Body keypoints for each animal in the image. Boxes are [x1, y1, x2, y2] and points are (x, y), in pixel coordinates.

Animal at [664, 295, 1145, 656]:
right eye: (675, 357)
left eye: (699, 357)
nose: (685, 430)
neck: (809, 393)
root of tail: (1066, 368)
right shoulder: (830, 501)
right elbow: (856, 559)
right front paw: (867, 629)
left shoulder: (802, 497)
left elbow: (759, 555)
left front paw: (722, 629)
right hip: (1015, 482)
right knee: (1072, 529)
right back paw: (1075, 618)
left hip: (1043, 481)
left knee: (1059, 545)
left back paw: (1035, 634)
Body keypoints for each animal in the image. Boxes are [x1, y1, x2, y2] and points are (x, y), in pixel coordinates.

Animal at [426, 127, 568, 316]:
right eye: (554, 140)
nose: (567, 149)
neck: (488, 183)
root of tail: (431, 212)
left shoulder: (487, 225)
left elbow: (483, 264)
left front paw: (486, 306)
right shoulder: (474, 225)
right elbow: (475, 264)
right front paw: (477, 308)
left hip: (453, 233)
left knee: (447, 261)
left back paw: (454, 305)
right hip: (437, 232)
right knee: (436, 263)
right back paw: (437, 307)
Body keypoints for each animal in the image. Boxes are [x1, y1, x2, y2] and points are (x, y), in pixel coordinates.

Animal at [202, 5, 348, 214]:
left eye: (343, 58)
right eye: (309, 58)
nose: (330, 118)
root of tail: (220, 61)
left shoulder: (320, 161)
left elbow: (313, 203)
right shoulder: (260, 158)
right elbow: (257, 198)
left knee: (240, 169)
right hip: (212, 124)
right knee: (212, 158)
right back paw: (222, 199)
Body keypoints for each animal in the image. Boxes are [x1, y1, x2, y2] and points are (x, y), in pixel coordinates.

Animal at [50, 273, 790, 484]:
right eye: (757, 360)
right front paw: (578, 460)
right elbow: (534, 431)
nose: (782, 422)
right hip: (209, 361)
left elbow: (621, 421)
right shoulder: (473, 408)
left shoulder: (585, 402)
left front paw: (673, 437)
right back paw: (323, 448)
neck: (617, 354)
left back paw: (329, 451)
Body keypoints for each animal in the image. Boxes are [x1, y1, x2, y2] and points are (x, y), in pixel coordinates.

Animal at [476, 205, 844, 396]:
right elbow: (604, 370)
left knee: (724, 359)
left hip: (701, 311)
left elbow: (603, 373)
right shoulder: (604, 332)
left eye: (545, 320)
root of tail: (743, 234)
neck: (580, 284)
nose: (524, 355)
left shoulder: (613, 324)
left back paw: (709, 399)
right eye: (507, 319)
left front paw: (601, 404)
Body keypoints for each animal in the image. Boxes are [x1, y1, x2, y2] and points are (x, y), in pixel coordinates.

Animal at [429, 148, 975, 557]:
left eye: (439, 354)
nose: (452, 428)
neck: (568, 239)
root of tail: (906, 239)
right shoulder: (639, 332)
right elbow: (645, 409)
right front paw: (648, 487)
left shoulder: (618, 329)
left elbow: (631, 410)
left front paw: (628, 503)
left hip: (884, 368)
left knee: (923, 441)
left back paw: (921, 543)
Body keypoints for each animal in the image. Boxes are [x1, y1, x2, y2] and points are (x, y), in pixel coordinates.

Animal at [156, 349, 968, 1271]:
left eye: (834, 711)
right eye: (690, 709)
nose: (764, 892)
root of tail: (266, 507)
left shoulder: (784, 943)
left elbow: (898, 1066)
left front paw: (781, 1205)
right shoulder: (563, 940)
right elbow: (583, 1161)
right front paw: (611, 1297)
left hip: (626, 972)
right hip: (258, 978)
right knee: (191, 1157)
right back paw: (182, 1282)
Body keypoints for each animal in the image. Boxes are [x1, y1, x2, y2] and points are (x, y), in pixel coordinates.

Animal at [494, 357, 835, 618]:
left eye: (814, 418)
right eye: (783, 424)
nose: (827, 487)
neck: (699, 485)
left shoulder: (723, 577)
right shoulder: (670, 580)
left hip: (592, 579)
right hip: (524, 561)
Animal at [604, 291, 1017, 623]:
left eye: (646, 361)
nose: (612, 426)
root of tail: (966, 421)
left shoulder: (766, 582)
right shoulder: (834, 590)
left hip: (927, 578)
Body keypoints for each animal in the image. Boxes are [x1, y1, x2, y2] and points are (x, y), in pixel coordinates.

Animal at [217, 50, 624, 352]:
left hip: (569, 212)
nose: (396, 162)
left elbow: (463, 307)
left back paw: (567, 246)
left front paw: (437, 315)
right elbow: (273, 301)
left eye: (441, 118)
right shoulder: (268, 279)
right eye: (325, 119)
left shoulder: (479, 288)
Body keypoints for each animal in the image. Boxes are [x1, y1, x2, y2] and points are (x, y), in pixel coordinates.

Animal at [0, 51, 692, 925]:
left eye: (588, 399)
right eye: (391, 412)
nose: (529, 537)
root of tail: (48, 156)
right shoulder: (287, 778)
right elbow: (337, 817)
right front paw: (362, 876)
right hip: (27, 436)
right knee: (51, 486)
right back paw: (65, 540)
....
WORK TASK: Every line of the entries that includes "nose" must be copied into the answer.

WRITTEN RESPONSE:
nose: (685, 430)
nose: (567, 149)
nose: (330, 118)
nose: (782, 422)
nose: (524, 355)
nose: (452, 428)
nose: (764, 892)
nose: (827, 487)
nose: (612, 426)
nose: (396, 162)
nose: (529, 537)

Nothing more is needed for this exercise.